:: WORK TO BE COMPLETED ::
Would you please copy every line from the records that contains the word "made"?

:: RECORDS SHOWN ::
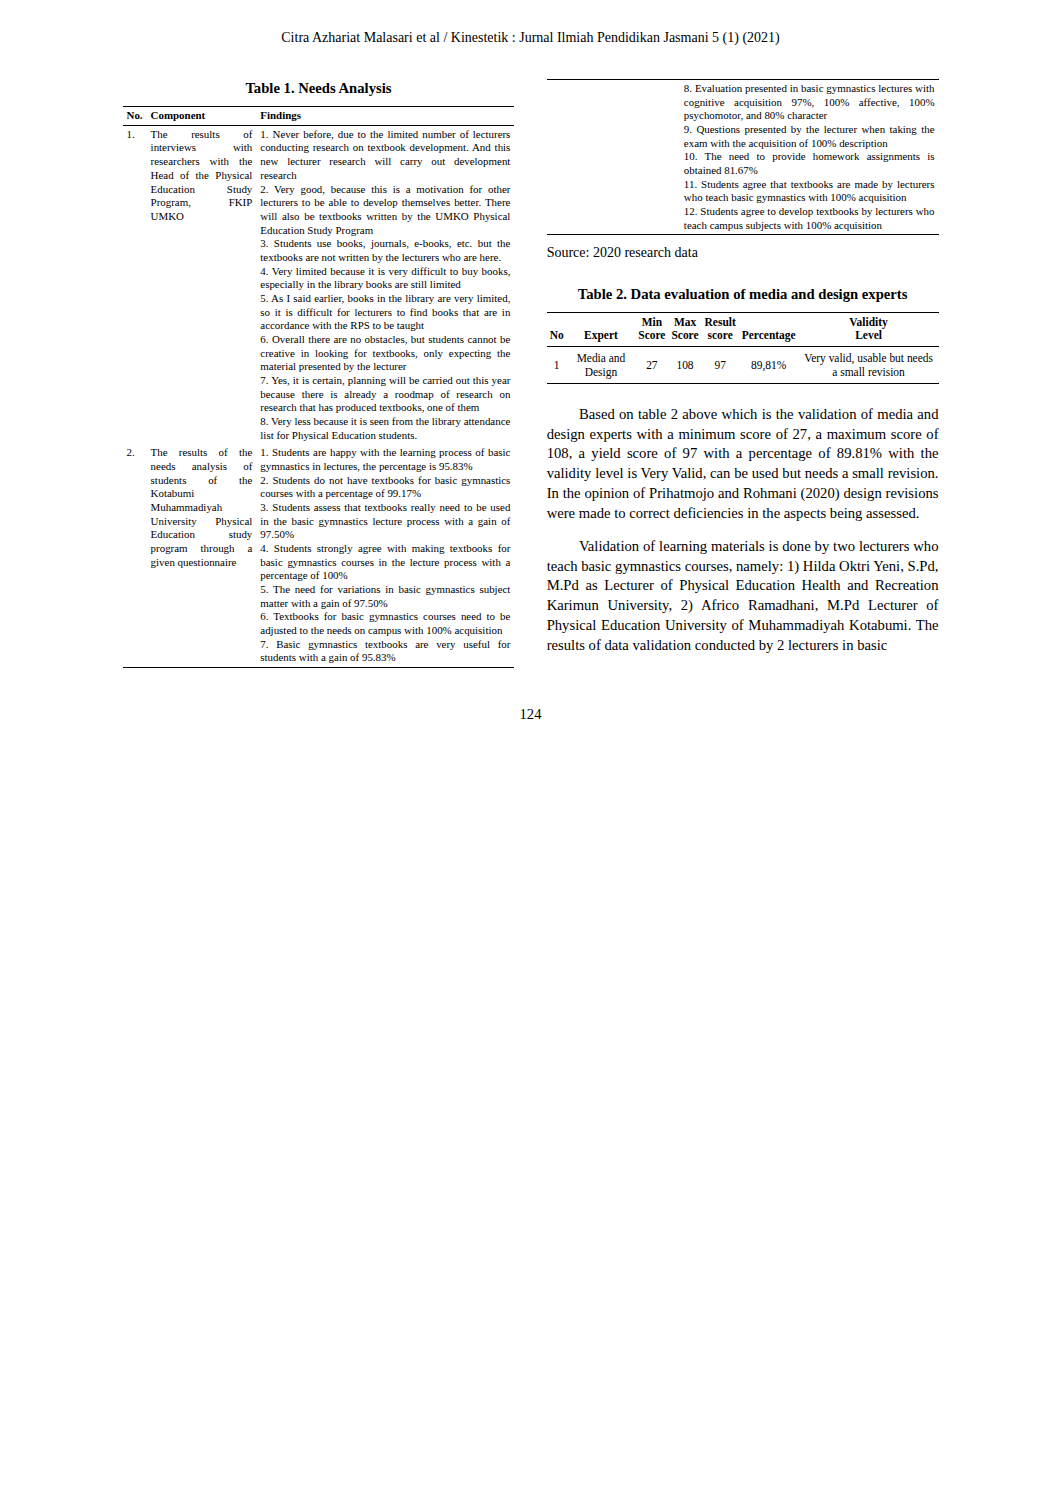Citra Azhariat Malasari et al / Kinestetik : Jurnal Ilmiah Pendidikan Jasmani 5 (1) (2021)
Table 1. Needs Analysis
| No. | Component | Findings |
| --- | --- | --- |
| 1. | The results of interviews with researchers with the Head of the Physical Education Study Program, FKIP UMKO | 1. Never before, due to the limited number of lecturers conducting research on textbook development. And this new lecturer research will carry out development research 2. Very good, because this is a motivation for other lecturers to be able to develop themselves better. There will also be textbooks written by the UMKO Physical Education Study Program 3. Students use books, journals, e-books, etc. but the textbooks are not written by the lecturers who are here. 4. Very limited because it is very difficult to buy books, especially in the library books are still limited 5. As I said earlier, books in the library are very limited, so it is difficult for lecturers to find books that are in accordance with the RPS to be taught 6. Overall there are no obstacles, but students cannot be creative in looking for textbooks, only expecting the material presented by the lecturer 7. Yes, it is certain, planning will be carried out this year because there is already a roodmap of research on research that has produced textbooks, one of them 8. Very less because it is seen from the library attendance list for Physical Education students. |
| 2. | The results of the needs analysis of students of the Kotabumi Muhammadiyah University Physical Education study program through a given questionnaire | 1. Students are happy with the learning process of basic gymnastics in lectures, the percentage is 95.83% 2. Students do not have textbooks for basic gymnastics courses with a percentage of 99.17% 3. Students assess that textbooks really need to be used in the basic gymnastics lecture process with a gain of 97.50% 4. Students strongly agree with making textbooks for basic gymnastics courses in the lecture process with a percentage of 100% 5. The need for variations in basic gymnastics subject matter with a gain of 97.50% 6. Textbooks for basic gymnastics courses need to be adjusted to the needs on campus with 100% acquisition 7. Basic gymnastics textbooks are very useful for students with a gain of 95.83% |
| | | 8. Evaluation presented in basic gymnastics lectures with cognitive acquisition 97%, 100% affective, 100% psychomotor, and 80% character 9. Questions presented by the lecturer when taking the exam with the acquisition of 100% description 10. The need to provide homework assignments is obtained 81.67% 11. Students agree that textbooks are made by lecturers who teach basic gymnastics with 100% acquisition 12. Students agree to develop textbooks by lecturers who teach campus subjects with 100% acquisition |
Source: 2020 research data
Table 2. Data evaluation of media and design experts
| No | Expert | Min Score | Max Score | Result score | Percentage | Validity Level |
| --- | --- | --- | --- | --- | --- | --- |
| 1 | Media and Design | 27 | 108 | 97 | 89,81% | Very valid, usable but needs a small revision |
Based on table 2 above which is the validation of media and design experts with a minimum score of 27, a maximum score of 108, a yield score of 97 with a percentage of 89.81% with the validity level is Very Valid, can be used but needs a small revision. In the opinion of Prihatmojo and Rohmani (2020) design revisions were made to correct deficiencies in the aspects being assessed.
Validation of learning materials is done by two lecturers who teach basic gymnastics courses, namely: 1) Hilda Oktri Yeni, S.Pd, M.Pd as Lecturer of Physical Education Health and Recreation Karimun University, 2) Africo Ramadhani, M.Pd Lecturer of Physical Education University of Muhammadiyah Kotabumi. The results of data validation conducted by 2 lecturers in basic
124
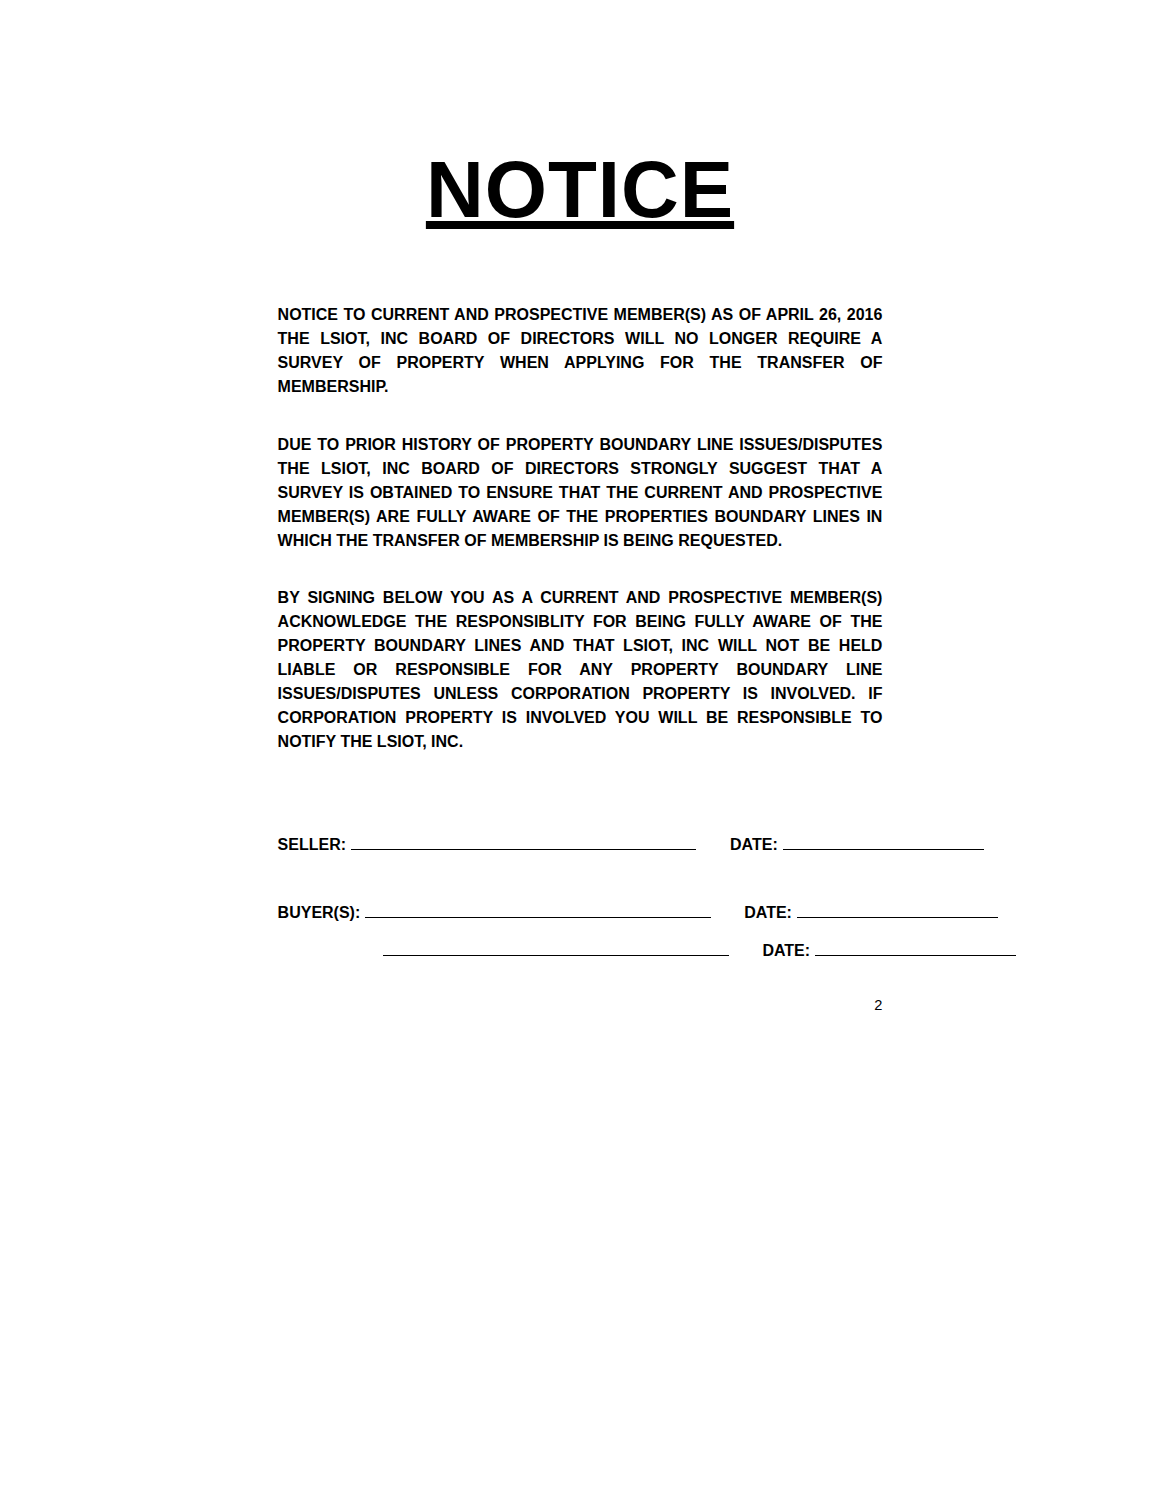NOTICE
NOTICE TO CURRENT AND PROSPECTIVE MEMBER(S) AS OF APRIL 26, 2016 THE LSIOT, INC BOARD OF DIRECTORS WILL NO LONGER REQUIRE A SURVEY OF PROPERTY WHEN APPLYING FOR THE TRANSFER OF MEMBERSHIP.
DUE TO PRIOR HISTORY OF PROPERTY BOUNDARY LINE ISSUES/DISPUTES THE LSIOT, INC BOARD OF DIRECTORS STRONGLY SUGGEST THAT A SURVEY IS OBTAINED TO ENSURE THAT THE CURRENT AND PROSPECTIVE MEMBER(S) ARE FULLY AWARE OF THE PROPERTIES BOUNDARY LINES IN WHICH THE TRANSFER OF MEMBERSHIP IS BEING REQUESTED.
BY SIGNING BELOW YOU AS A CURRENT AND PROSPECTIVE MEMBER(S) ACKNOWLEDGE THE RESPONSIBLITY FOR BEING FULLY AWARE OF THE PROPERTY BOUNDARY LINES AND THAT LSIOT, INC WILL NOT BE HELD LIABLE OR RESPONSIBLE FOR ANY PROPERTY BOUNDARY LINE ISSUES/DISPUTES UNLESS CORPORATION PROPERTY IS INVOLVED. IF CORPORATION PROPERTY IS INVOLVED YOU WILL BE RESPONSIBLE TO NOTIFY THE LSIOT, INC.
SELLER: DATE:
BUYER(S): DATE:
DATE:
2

:: RESPONSE TO THE TASK ::
| | | 8. Evaluation presented in basic gymnastics lectures with cognitive acquisition 97%, 100% affective, 100% psychomotor, and 80% character 9. Questions presented by the lecturer when taking the exam with the acquisition of 100% description 10. The need to provide homework assignments is obtained 81.67% 11. Students agree that textbooks are made by lecturers who teach basic gymnastics with 100% acquisition 12. Students agree to develop textbooks by lecturers who teach campus subjects with 100% acquisition |
Based on table 2 above which is the validation of media and design experts with a minimum score of 27, a maximum score of 108, a yield score of 97 with a percentage of 89.81% with the validity level is Very Valid, can be used but needs a small revision. In the opinion of Prihatmojo and Rohmani (2020) design revisions were made to correct deficiencies in the aspects being assessed.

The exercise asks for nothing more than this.